* 課題:
以下の記録から、文字列「Bilh」を含む行をすべて集めよ。大文字と小文字は区別する。

* 演習データ:
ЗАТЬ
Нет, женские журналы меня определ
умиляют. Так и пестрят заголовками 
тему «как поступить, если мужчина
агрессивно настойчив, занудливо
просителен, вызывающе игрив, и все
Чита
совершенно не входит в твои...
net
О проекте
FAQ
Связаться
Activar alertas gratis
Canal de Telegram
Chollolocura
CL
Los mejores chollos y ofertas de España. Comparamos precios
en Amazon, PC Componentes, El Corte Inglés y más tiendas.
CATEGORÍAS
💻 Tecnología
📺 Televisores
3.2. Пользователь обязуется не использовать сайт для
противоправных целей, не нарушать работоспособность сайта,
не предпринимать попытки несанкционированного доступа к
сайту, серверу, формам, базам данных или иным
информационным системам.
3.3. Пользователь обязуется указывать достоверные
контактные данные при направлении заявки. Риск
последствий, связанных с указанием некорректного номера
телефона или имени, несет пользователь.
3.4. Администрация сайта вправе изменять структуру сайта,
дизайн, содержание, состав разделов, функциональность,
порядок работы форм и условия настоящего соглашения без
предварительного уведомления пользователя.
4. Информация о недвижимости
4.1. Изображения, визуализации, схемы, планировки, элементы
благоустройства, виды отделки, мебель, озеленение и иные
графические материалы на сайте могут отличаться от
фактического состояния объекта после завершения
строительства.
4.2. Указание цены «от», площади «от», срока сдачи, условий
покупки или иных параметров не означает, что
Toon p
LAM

* * *

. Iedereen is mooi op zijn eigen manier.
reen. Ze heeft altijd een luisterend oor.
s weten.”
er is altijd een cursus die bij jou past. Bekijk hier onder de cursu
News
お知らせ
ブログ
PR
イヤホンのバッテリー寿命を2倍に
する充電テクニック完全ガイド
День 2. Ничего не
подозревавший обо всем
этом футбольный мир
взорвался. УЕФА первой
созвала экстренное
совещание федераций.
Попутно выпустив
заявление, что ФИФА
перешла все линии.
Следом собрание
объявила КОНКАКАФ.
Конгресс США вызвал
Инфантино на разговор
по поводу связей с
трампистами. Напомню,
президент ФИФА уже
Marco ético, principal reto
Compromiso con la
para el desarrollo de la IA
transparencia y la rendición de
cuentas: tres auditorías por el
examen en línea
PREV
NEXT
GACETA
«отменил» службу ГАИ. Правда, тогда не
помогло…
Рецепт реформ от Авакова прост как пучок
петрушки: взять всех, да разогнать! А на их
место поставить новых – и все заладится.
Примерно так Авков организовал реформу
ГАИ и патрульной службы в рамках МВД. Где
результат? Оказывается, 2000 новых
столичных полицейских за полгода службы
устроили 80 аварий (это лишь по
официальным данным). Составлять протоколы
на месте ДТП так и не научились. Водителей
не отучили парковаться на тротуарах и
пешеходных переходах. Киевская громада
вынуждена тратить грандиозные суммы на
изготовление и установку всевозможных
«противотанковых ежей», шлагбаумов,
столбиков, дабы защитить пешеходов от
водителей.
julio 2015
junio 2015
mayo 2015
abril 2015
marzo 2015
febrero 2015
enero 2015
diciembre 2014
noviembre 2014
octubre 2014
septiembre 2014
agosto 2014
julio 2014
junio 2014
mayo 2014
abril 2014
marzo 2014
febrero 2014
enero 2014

...

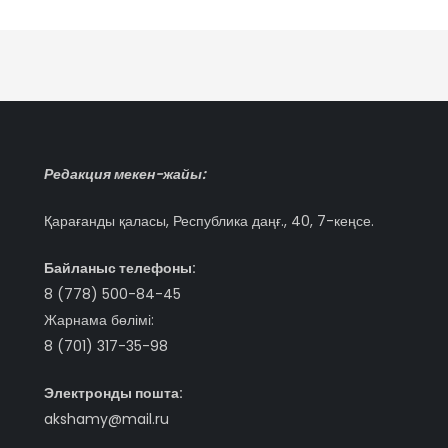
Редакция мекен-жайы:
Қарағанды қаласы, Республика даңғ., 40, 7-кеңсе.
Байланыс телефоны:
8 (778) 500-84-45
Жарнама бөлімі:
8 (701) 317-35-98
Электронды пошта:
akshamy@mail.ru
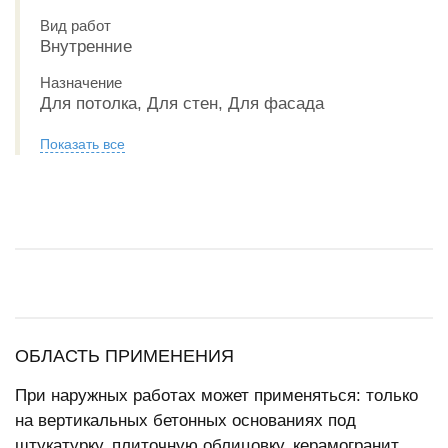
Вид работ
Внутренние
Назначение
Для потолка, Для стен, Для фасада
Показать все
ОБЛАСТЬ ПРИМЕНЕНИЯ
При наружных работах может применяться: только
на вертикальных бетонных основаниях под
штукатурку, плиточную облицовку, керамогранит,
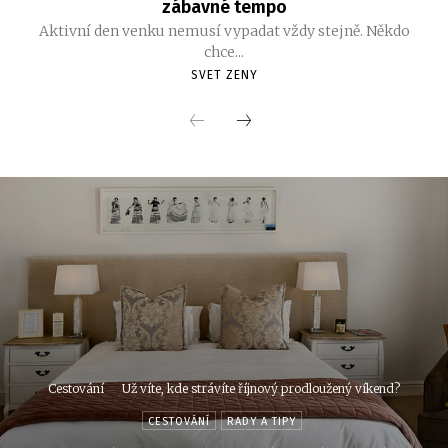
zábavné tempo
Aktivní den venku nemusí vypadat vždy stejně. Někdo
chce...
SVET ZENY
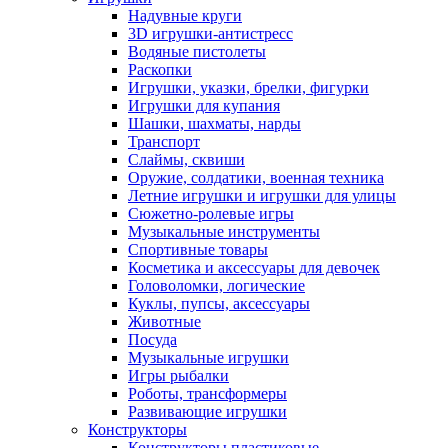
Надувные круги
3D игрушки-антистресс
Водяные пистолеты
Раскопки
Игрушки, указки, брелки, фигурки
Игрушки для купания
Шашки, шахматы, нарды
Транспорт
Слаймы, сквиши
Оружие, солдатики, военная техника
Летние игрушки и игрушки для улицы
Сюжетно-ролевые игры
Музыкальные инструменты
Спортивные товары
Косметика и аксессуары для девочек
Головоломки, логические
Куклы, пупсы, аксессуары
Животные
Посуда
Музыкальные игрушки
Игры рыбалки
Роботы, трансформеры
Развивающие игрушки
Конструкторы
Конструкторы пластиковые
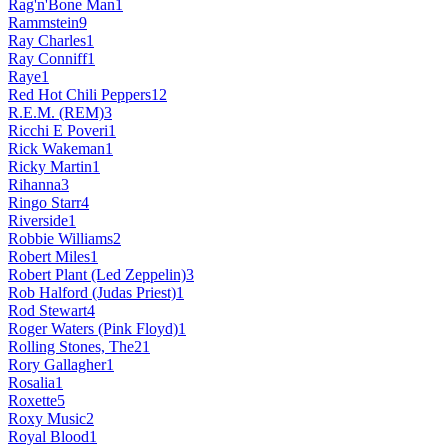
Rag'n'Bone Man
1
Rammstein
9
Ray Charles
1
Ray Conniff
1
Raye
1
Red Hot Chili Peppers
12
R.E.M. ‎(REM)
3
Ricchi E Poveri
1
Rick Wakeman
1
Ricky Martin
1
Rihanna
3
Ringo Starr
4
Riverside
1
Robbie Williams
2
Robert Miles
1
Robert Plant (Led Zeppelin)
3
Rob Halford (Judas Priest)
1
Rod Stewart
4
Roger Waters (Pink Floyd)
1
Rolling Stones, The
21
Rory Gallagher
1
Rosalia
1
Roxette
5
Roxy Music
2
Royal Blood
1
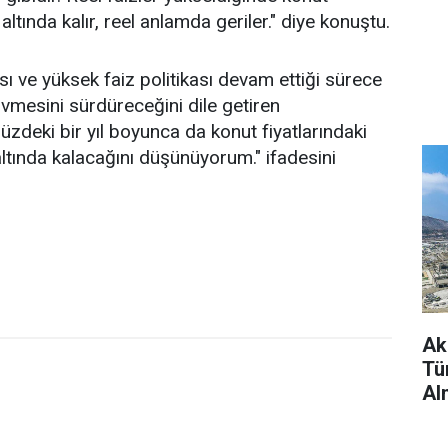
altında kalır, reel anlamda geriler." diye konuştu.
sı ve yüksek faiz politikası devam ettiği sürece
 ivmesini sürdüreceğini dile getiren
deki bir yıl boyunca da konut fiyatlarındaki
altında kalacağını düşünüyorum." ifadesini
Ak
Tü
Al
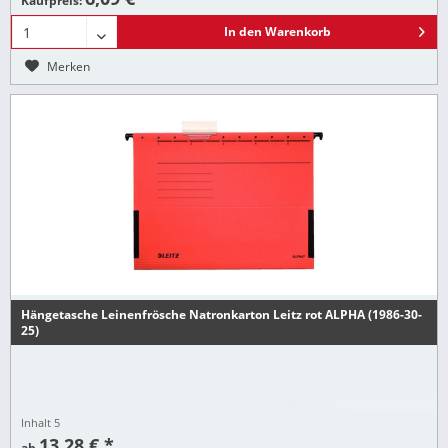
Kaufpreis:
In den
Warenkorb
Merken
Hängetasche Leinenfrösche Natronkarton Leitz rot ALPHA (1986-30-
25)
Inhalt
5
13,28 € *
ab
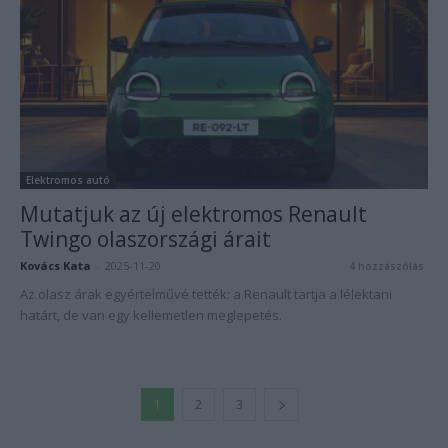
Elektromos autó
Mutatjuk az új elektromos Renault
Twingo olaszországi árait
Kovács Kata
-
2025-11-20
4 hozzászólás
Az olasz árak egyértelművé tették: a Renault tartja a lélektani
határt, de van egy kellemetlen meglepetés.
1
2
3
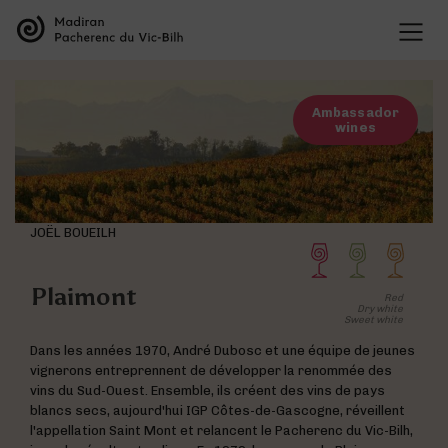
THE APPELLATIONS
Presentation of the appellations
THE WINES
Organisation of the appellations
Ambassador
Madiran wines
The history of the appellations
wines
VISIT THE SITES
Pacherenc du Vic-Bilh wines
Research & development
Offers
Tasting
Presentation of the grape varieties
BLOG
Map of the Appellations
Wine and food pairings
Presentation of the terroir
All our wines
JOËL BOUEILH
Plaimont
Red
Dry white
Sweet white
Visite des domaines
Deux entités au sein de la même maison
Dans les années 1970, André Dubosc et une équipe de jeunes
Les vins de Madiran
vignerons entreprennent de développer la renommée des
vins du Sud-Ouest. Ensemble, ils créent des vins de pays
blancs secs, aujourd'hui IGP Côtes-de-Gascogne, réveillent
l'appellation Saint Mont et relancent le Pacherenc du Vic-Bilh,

* 解答:
Pacherenc du Vic-Bilh wines
l'appellation Saint Mont et relancent le Pacherenc du Vic-Bilh,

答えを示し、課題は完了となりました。